━━━ MATERIAL FOR THIS EXERCISE

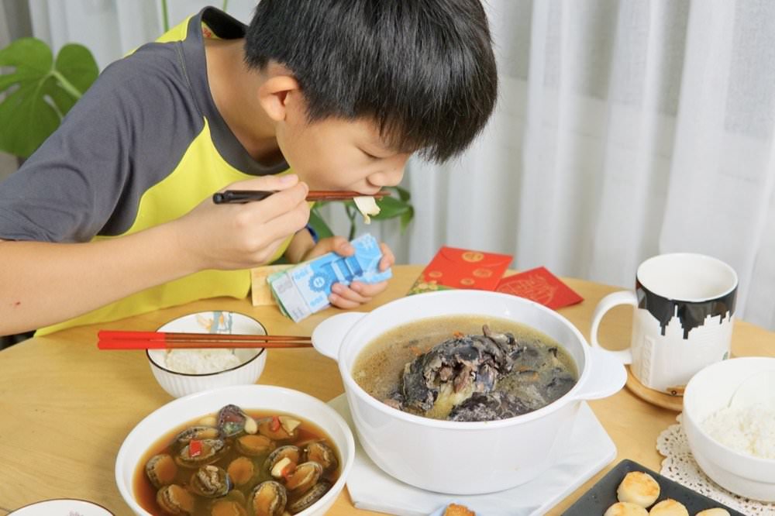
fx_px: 968
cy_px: 258
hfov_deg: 43.6
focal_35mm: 45
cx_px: 388
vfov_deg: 29.8
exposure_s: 1/160
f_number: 4
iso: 800
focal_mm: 30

━━━━━━

> **AIM OF THE TASK**: Will you restate every entry word for word and omit the images?

> **ANSWER FOR THE TASK**:
fx_px: 968
cy_px: 258
hfov_deg: 43.6
focal_35mm: 45
cx_px: 388
vfov_deg: 29.8
exposure_s: 1/160
f_number: 4
iso: 800
focal_mm: 30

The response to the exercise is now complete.